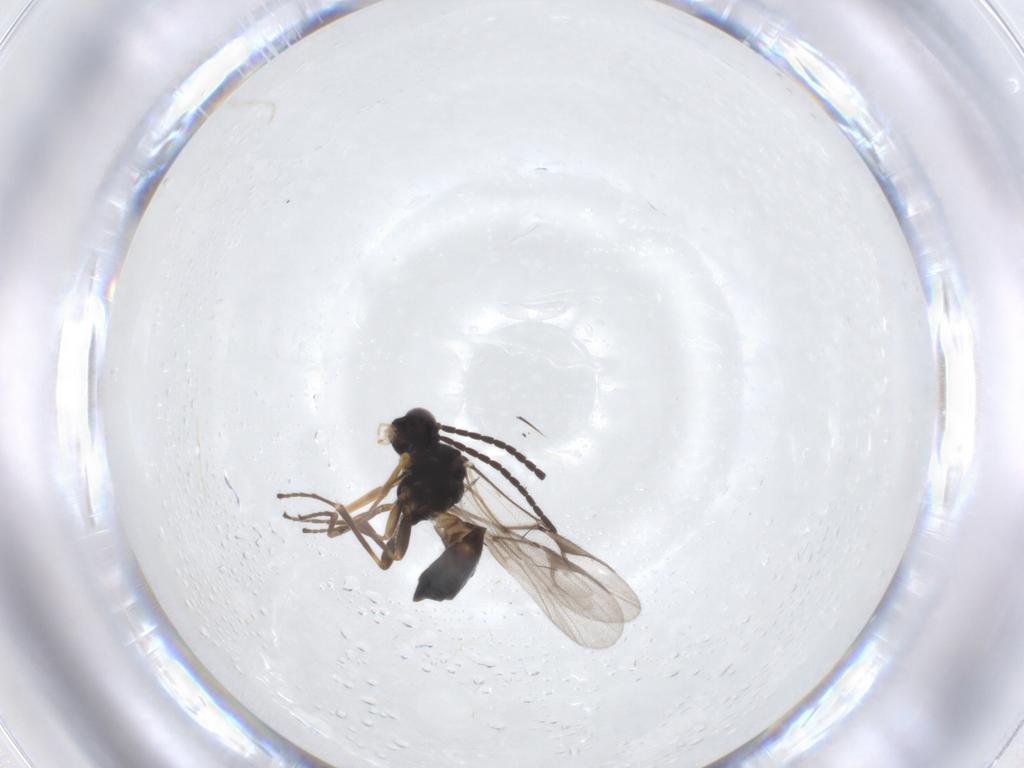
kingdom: Animalia
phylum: Arthropoda
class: Insecta
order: Hymenoptera
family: Braconidae
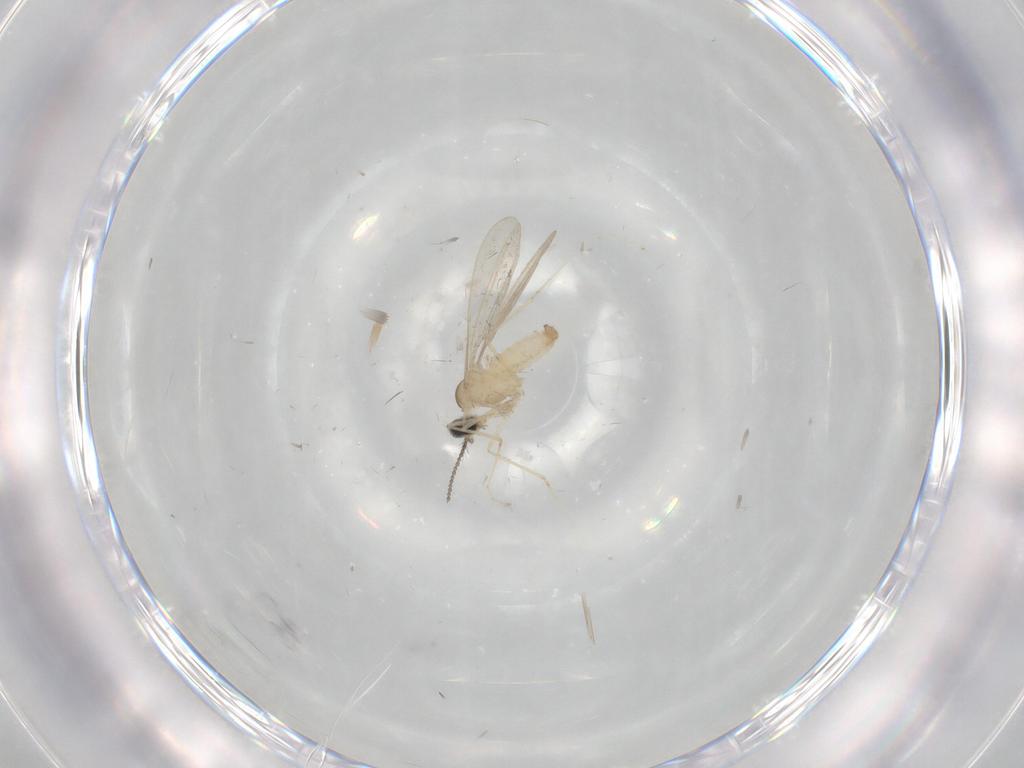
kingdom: Animalia
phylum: Arthropoda
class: Insecta
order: Diptera
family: Cecidomyiidae
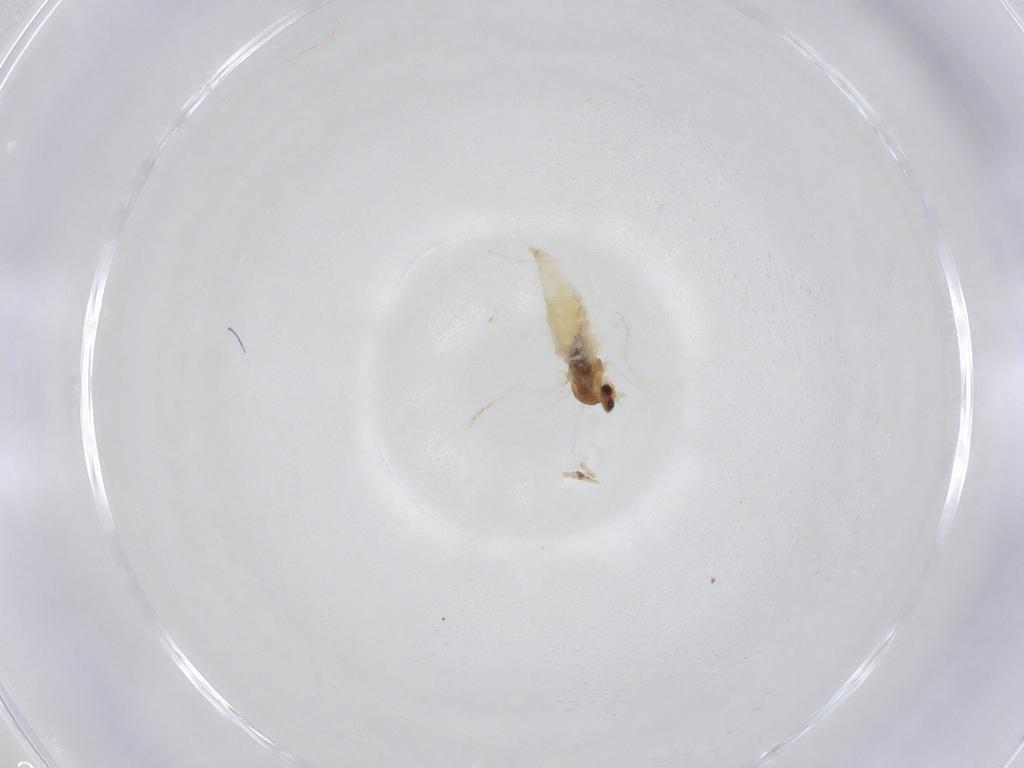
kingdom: Animalia
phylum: Arthropoda
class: Insecta
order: Diptera
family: Syrphidae
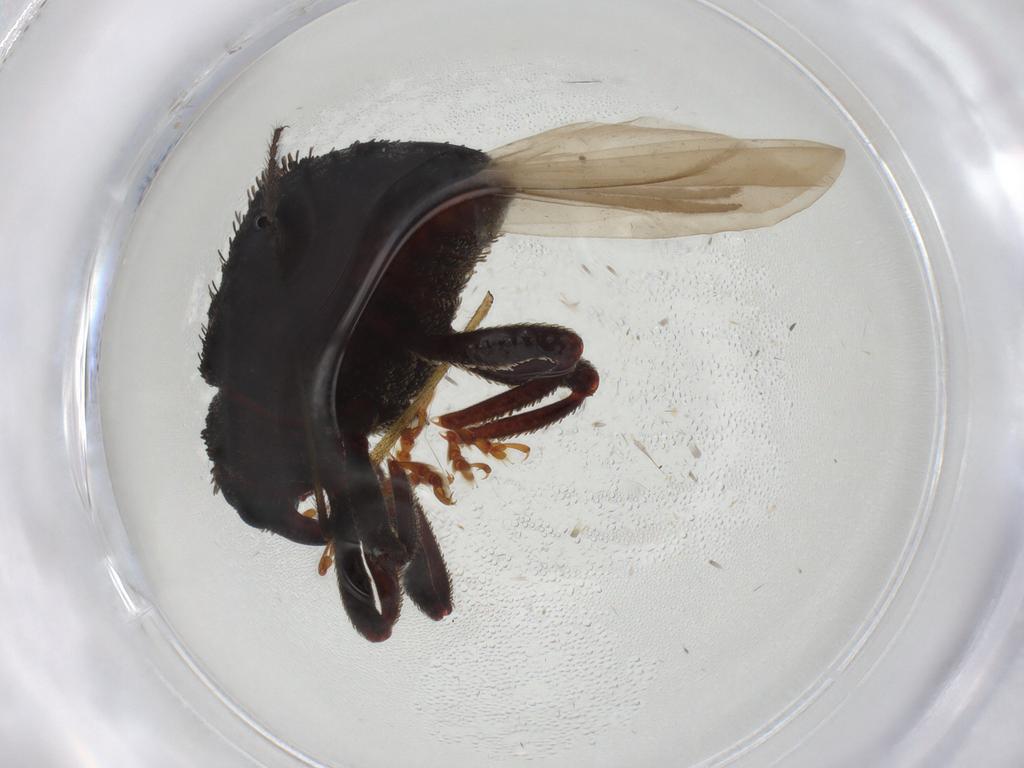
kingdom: Animalia
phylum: Arthropoda
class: Insecta
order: Coleoptera
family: Curculionidae
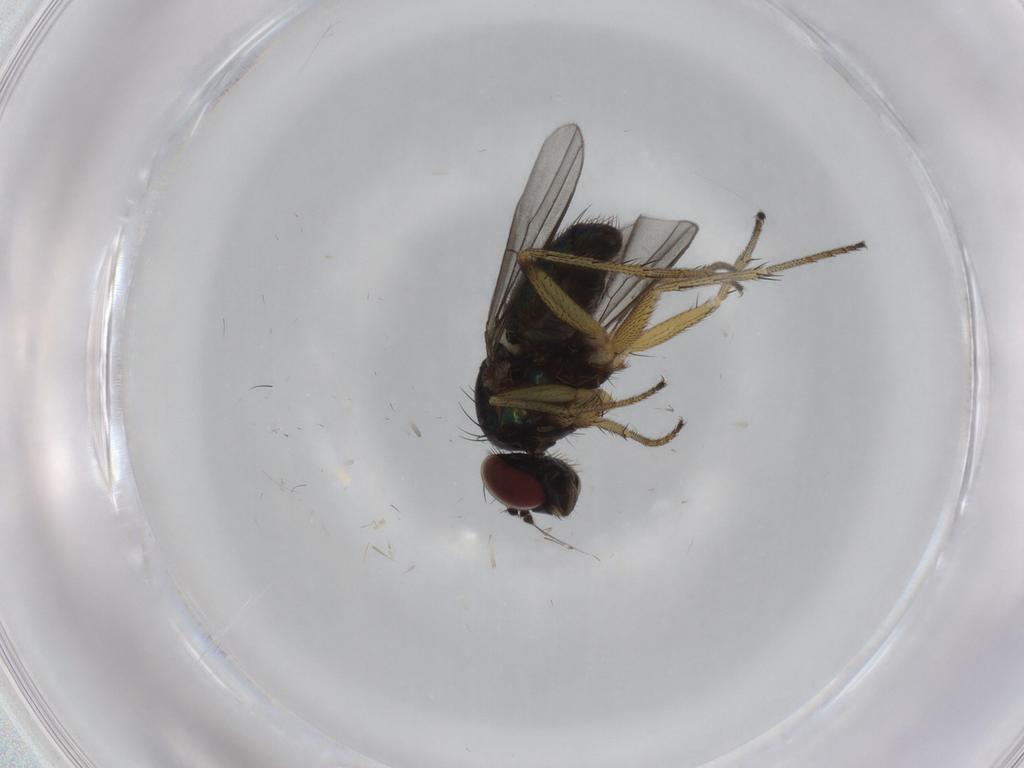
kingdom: Animalia
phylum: Arthropoda
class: Insecta
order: Diptera
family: Dolichopodidae
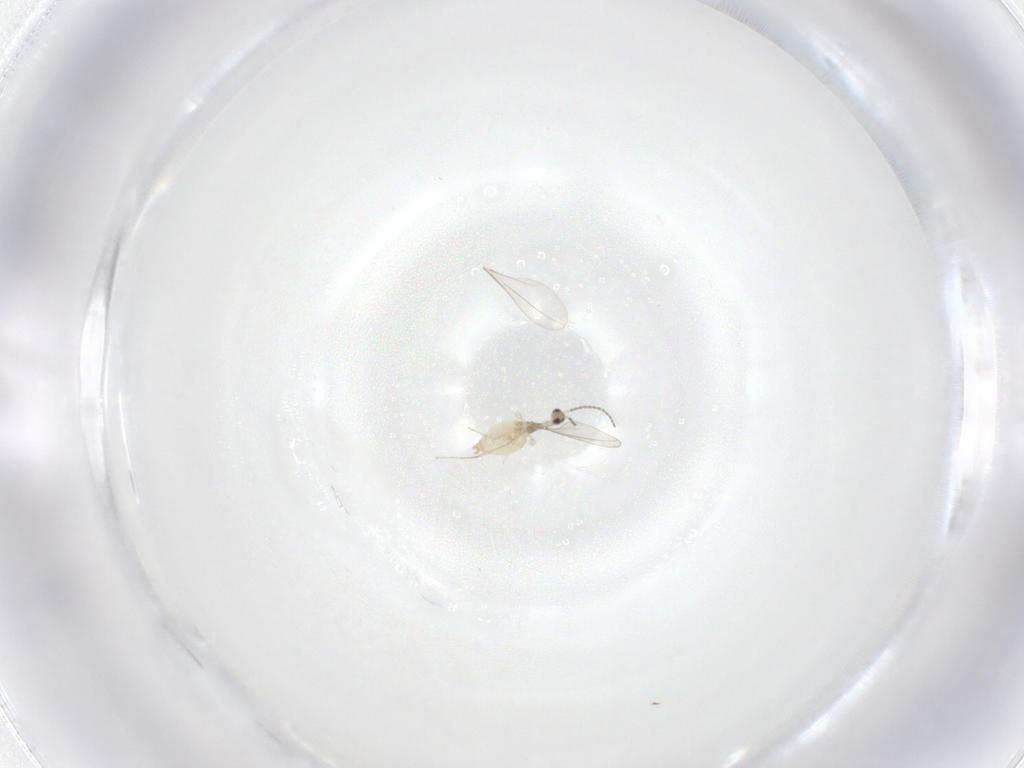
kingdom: Animalia
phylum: Arthropoda
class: Insecta
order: Diptera
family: Cecidomyiidae
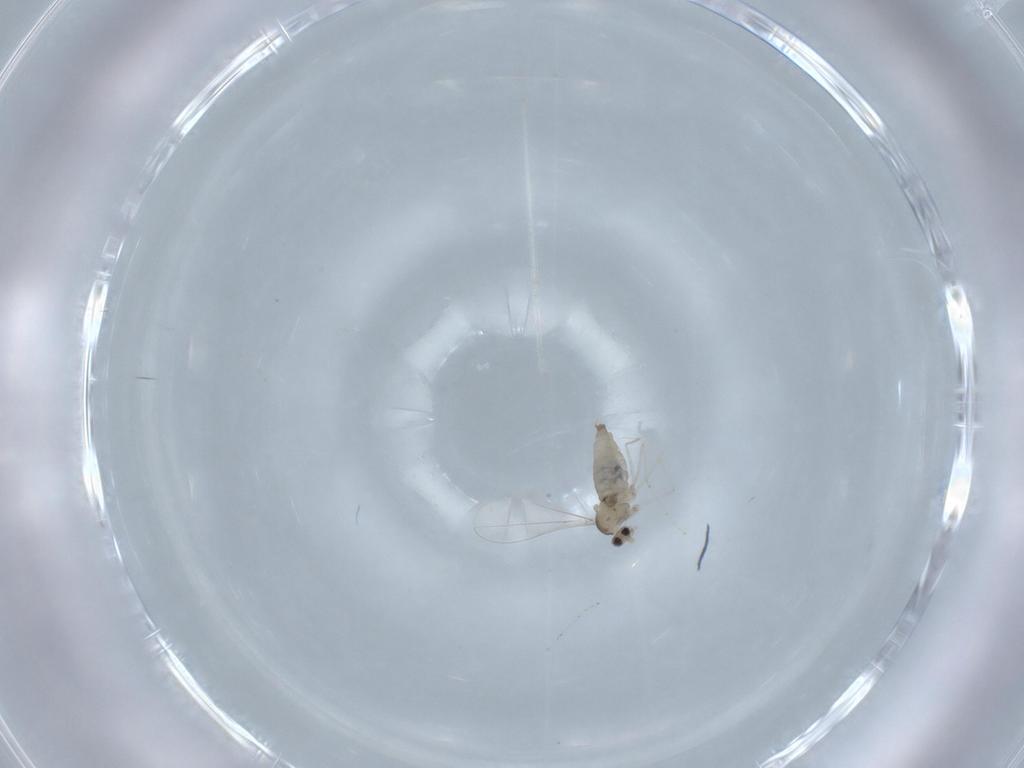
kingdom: Animalia
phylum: Arthropoda
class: Insecta
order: Diptera
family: Cecidomyiidae
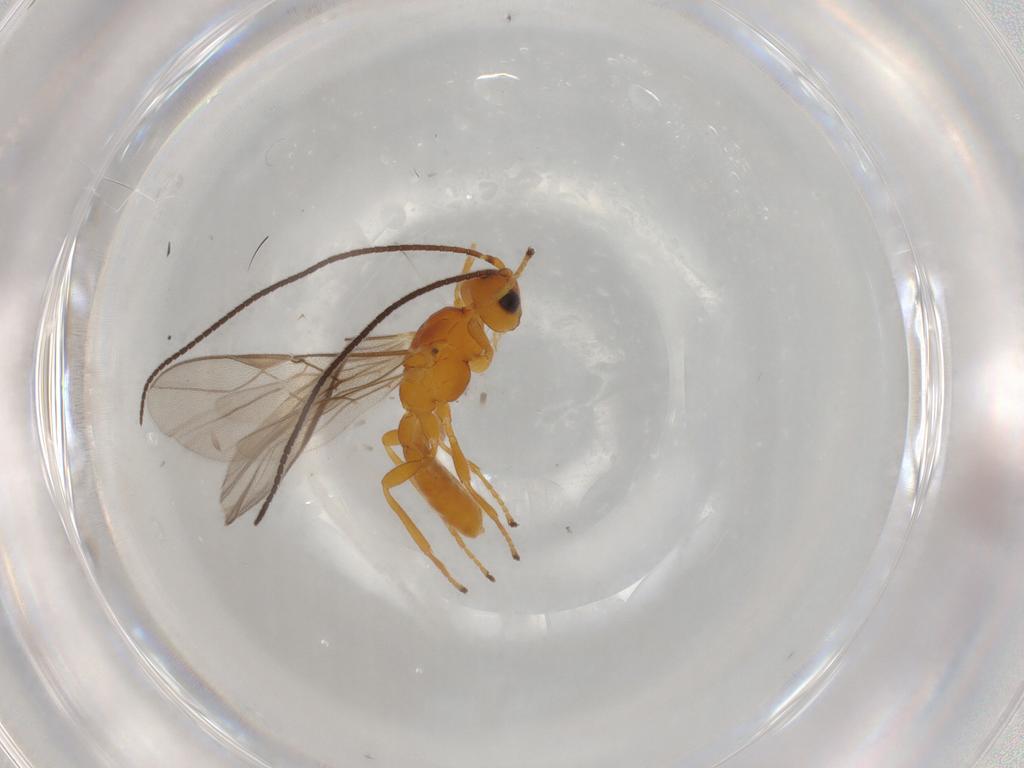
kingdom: Animalia
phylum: Arthropoda
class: Insecta
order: Hymenoptera
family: Braconidae
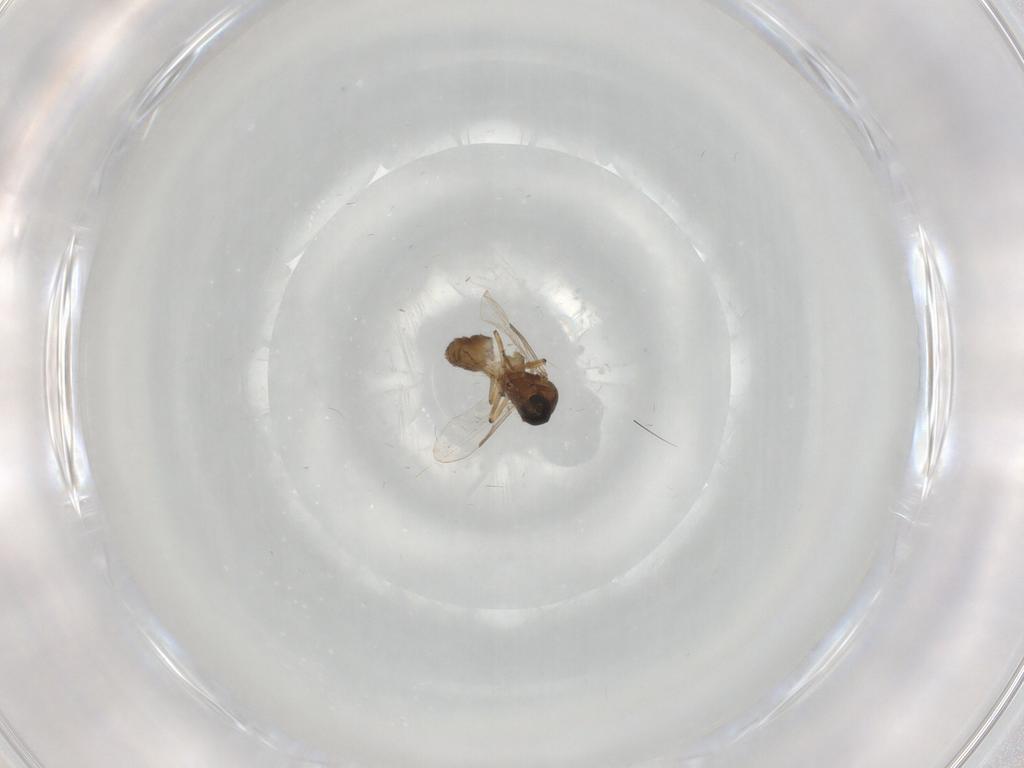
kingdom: Animalia
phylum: Arthropoda
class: Insecta
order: Diptera
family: Ceratopogonidae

▬▬▬▬▬▬

_Request_
Could you rewrite the lines for all of the data above, changing every "family" to "family name", keeping everything else the same, and leaving out the pictures?

_The response_
kingdom: Animalia
phylum: Arthropoda
class: Insecta
order: Hymenoptera
family name: Braconidae
kingdom: Animalia
phylum: Arthropoda
class: Insecta
order: Diptera
family name: Cecidomyiidae
kingdom: Animalia
phylum: Arthropoda
class: Insecta
order: Diptera
family name: Syrphidae
kingdom: Animalia
phylum: Arthropoda
class: Insecta
order: Coleoptera
family name: Curculionidae
kingdom: Animalia
phylum: Arthropoda
class: Insecta
order: Diptera
family name: Dolichopodidae
kingdom: Animalia
phylum: Arthropoda
class: Insecta
order: Diptera
family name: Cecidomyiidae
kingdom: Animalia
phylum: Arthropoda
class: Insecta
order: Diptera
family name: Cecidomyiidae
kingdom: Animalia
phylum: Arthropoda
class: Insecta
order: Hymenoptera
family name: Braconidae
kingdom: Animalia
phylum: Arthropoda
class: Insecta
order: Diptera
family name: Ceratopogonidae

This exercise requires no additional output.